Comment by Rocco411 - January 24, 2008 @ 12:06 AM

I recently got an HD radio and have been quite happy with it. I like the additional stations, the commercial free broadcasts, the fact that I don't need to pay a subscription fee (I have noticed some repetition, but that's no different than regular radio). I am also outraged at all the stuff going on with internet radio. I'd hate to see some of my favorite internet broadcasts go under because of ridiculously huge fees from the men in Washington. I still don't entirely understand why y'all think HD radio is such an evil thing, but would like to know more about what HD radio is really about. I side with the local, anti-corporate folks here, but also feel like the arguments presented are very one sided and lots of trash-talking. I'd like a better and more full understanding of what HD radio is really about. I've wondered how they make money if they don't play commercials... Please help out an uneducated, concerned music lover and unsatisfied commercial radio listener... Thanks, Bailey

Comment by Anonymous - May 2, 2007 @ 09:37 PM

HD radio will fail and not for the reasons listed in other comments. People are not going to by HD radios - even if the price drops to 30 dollar per unit (which it wont.) There is no "killer ap" that's going to motivate anyone to buy a new HD radio because if a radio format was so good people were scrambling to listen to it corporate radio would put it on normal radio. Even if retailers stopped selling normal radios and only sold HD radios it would take decades to reach a sizable market penatration. Even if all new cars starting today came with a FREE HD radio already installed (which they don't) it would take 30 years to build up enough of an audience that advertisers would care.

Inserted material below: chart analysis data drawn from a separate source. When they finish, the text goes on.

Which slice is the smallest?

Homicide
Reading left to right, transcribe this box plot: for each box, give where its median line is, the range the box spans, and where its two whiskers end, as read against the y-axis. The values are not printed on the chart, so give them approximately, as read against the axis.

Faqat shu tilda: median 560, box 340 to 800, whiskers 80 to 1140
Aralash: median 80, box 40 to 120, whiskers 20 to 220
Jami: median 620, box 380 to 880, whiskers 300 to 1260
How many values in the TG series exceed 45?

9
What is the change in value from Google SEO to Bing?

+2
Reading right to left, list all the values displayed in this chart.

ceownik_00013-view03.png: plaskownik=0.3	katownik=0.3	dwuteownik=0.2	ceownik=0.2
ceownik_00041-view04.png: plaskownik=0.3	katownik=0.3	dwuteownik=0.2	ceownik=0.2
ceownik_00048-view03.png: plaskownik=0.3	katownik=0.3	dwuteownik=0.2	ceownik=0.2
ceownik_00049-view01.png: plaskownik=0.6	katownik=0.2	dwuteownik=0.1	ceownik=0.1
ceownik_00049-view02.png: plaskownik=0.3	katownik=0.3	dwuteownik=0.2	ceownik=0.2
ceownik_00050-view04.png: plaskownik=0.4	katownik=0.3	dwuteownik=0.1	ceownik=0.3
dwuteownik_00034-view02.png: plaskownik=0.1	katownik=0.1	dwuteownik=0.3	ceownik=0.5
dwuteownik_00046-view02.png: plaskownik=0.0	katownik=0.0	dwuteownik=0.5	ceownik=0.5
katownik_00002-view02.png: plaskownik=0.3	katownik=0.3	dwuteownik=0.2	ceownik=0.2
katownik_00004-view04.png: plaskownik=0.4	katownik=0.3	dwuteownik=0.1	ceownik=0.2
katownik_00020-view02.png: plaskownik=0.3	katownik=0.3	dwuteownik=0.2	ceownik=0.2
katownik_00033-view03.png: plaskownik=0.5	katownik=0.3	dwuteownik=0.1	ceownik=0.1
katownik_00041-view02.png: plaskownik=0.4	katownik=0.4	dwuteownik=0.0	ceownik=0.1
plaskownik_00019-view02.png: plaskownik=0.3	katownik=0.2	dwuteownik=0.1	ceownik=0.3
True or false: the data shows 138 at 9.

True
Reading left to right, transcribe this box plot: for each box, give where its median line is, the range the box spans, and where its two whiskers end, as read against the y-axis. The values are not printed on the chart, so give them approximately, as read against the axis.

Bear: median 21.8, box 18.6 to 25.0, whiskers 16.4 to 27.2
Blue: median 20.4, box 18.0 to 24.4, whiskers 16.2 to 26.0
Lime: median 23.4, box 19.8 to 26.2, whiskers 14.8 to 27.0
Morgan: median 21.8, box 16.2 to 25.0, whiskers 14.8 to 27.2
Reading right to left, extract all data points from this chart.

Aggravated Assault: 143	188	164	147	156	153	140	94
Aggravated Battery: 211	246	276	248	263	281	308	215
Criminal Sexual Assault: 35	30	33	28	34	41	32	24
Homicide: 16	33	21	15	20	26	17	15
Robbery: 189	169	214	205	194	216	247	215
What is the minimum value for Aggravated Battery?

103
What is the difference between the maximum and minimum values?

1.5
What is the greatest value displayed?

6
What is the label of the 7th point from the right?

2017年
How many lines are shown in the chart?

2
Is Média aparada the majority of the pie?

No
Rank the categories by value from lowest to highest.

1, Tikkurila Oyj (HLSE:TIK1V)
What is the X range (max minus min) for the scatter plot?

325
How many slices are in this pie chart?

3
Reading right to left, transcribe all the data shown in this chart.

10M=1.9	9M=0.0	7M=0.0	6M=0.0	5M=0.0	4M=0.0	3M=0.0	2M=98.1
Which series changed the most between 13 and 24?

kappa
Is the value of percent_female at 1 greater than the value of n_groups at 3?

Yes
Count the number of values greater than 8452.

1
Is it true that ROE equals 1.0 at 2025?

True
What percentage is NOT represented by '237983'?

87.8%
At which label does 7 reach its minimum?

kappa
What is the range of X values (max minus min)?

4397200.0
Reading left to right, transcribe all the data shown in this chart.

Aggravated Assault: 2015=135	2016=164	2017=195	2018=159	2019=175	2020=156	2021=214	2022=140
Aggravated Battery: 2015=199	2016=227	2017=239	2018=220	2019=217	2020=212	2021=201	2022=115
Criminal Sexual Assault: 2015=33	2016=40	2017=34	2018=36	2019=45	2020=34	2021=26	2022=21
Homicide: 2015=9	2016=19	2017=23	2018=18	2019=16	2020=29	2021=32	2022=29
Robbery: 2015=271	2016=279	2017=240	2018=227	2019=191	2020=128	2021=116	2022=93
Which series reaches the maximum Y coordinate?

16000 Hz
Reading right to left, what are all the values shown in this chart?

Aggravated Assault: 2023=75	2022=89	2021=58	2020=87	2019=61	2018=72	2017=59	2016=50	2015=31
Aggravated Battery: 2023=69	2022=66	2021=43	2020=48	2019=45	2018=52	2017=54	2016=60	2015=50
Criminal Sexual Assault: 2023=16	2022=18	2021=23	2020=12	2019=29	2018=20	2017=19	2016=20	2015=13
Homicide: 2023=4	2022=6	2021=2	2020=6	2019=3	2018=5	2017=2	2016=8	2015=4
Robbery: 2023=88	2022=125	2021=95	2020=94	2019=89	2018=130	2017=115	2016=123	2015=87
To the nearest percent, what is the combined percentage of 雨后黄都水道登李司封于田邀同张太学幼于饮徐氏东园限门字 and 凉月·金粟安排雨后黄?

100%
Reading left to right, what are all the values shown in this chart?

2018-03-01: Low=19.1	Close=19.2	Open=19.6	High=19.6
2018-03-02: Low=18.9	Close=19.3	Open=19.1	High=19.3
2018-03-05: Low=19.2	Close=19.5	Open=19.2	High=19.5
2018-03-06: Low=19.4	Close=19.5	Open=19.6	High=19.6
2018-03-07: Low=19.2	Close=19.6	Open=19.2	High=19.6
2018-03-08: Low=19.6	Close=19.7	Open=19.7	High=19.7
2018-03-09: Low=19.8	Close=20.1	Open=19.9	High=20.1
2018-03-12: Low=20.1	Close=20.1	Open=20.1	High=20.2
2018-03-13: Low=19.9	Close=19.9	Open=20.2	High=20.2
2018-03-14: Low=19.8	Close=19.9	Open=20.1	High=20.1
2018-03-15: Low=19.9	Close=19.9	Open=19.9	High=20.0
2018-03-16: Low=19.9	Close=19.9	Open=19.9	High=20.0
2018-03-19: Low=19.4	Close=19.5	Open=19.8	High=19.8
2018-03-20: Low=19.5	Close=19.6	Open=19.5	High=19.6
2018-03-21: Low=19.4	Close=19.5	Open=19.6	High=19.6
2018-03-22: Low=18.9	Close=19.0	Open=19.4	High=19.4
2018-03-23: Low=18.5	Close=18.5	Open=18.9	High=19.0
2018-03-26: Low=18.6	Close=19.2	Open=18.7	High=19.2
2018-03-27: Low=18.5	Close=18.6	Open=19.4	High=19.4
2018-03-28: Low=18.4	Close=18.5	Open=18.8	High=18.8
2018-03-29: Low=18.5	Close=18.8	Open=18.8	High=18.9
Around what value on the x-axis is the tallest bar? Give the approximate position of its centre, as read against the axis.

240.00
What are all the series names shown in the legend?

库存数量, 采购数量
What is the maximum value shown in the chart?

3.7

The FM radio that wakes me up in the morning I've had for 20 years and its going to last me another 20 years at least. The only way that HD radio is going to work is if 1) HD radios were given away for free and 2)the radio police came and took away all the old radios that work just fine. HD radio is a solution for radio stations - the one I work for is talking about it - but consumer don't even know it exists. They don't want it and they don't care about it. HD radio is already dead - but radio stations just don't know it yet.